Quando entrei para a escola onde estava fazendo o ensino médio, ainda não a conhecia. Pra falar a verdade, não conhecia ninguém. Mas ela já era cheia de amigos, na nossa e em outras turmas. Segundo uma vez me disse, ela estava decidida a ser popular no colégio desde o dia em que nele ingressou.

Quando estávamos mais familiarizadas com as colegas, – era uma sala somente de meninas – percebi que não ia com a cara dela. Falava alto, ria alto, andava como se não se importasse com mais ninguém. Matava aula para conversar com os amigos nas escadas e nos corredores. Aquilo me irritava.

Era linda. Já ouvi inúmeras estórias de colegas nossos que tentaram alguma coisa com ela. Com um deles, Enis , ficou um bom tempo. Fiquei sabendo que terminaram e voltaram várias vezes antes do fim definitivo. Sempre havia alguém apaixonado por ela. Se mostrava sempre meiga, simpática, sorridente e alegre. Isto é, apenas com os amigos.

Certa vez fizemos um trabalho em grupo. Mal nos falamos. Eu deveria passar o texto a limpo e enviá-lo por e-mail para o professor, mas eu não havia anotado o endereço. Ela anotara, e eu fiquei de ligar para ela para saber qual era. Liguei, porém não me atendeu. Agira friamente. Tal impressão ficou em minha mente por muito tempo.

Com o passar do tempo, fui me aproximando mais dela. Era realmente muito carismática, uma ótima companhia. Nos tornamos melhores amigas. Eu lhe contava todos os meus segredos (bem, não todos, pois a gente nunca conta todos os nossos segredos para ninguém) e ela também me contava coisas sobre sua vida. Junto com a Sally, nos tornamos inseparáveis. Sem perceber, fui me transformando em uma delas. Ouvia as mesmas músicas, me vestia da mesma maneira, assistia aos mesmos programas. Éramos como irmãs. Além de juntarmos nossas carteiras durante as aulas, almoçávamos juntas todos os dias e à noite entrávamos na internet para conversar. Nunca nos faltou assunto. Dormi na casa da Christie uma vez e mais uma na casa da Sally. Às vezes, combinávamos de sair nos fins de semana e nunca ficávamos mais de um dia sem nos falar. Irritávamos professores e colegas com nossas intermináveis conversas. Toda a sala nos desprezava. Algumas nos achavam fúteis, outras nos achavam chatas. Outras simplesmente tinham inveja de tanta amizade.

Juntas, superávamos todas as dificuldades que surgiam. Éramos uma equipe, um time. Não éramos ninguém se não fôssemos todas.

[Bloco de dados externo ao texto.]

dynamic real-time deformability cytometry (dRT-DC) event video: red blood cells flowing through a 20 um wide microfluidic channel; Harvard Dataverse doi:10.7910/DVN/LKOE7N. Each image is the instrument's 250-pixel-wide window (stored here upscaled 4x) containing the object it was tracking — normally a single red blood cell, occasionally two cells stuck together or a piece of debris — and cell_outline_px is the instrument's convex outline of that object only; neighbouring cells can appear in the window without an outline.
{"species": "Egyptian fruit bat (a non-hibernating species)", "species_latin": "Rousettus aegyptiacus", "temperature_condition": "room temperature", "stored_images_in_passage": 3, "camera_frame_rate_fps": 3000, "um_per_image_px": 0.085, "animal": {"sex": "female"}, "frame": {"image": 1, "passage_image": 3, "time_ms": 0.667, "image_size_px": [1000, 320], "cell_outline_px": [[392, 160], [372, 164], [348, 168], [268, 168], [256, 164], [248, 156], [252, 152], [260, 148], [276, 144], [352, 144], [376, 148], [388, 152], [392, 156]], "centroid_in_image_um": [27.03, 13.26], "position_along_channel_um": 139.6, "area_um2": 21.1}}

Dias antes da minha morte, eu cheguei na escola e elas já estavam sentadas em seus lugares, conversando. Tentei puxar um assunto qualquer (ultimamente estava faltando assunto), mas não obtive grandes reações. De repente, elas pareciam me ignorar. Não me chamavam mais para sair da sala com elas, falavam baixo perto de mim para que eu não ouvisse, estavam frias e distantes. E o pior: eu nem sabia o que havia feito, se é que havia feito algo de errado. Sofri muito, sem ter com quem desabafar, já que elas eram minhas únicas amigas.

No final das contas, morrer tinha suas vantagens. Uma delas era que eu podia, agora, saber o que é que as pessoas estavam pensando. No final da missa em minha homenagem, pude entender o motivo pelo qual Christie chorava. Ela estava sentindo algo que nunca antes havia sentido: estava arrependida.